What needs to be done → Rewrite the records from the line with "Q: How many green forks are there?" through the end of the records, putting "spoons" in place of "forks" and changing nothing else. Leave the pictures out.

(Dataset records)
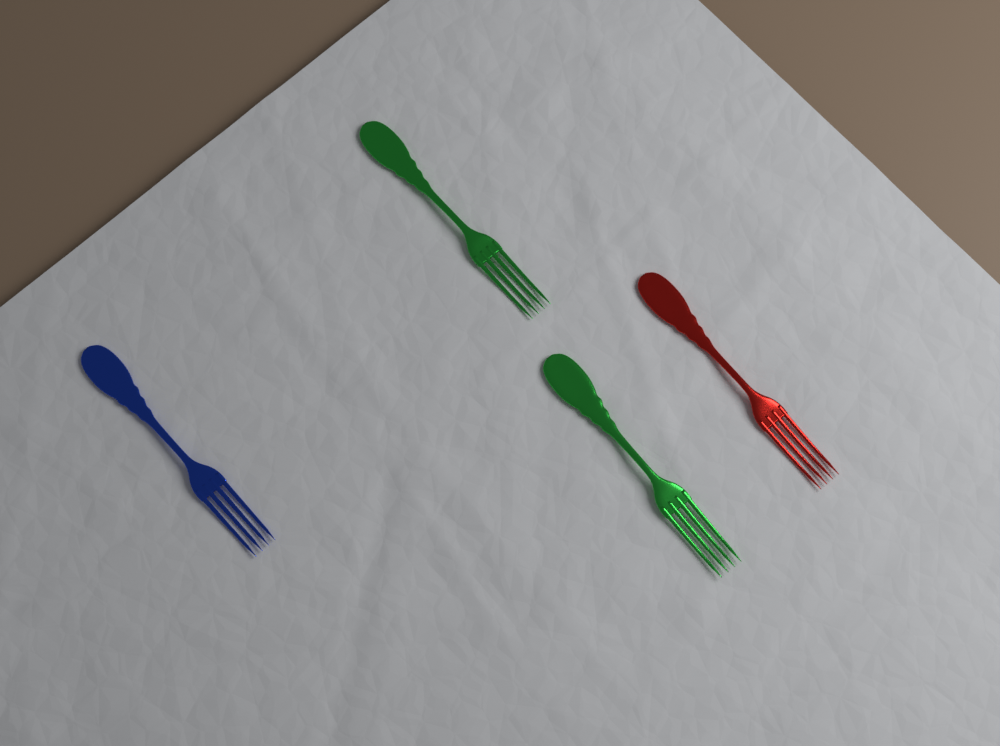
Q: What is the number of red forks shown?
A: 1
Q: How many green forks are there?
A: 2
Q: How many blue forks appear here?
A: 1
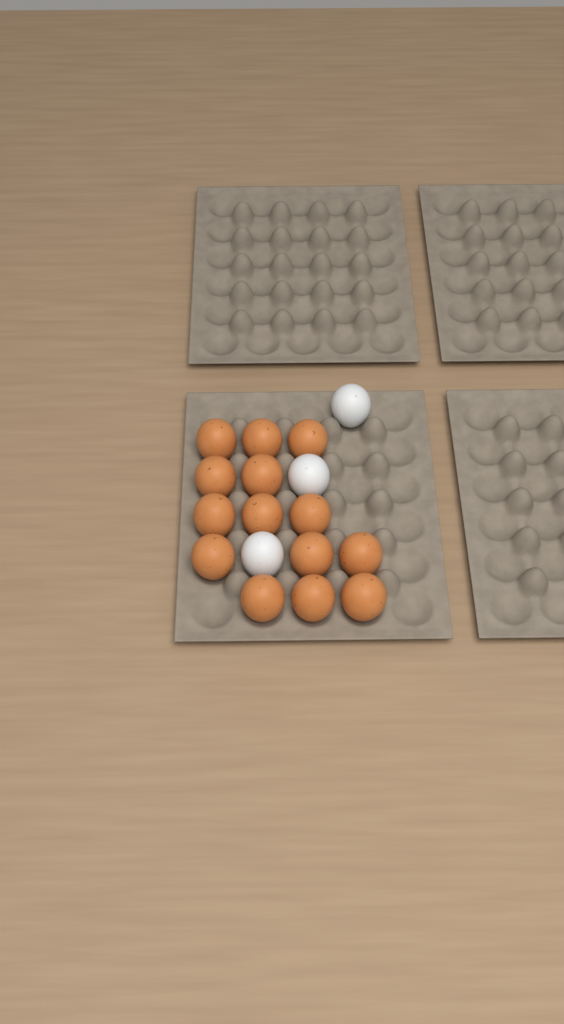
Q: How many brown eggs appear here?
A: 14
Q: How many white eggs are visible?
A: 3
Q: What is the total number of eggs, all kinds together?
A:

Result of this exercise →
Q: How many green spoons are there?
A: 2
Q: How many blue spoons appear here?
A: 1
Q: How many brown eggs appear here?
A: 14
Q: How many white eggs are visible?
A: 3
Q: What is the total number of eggs, all kinds together?
A:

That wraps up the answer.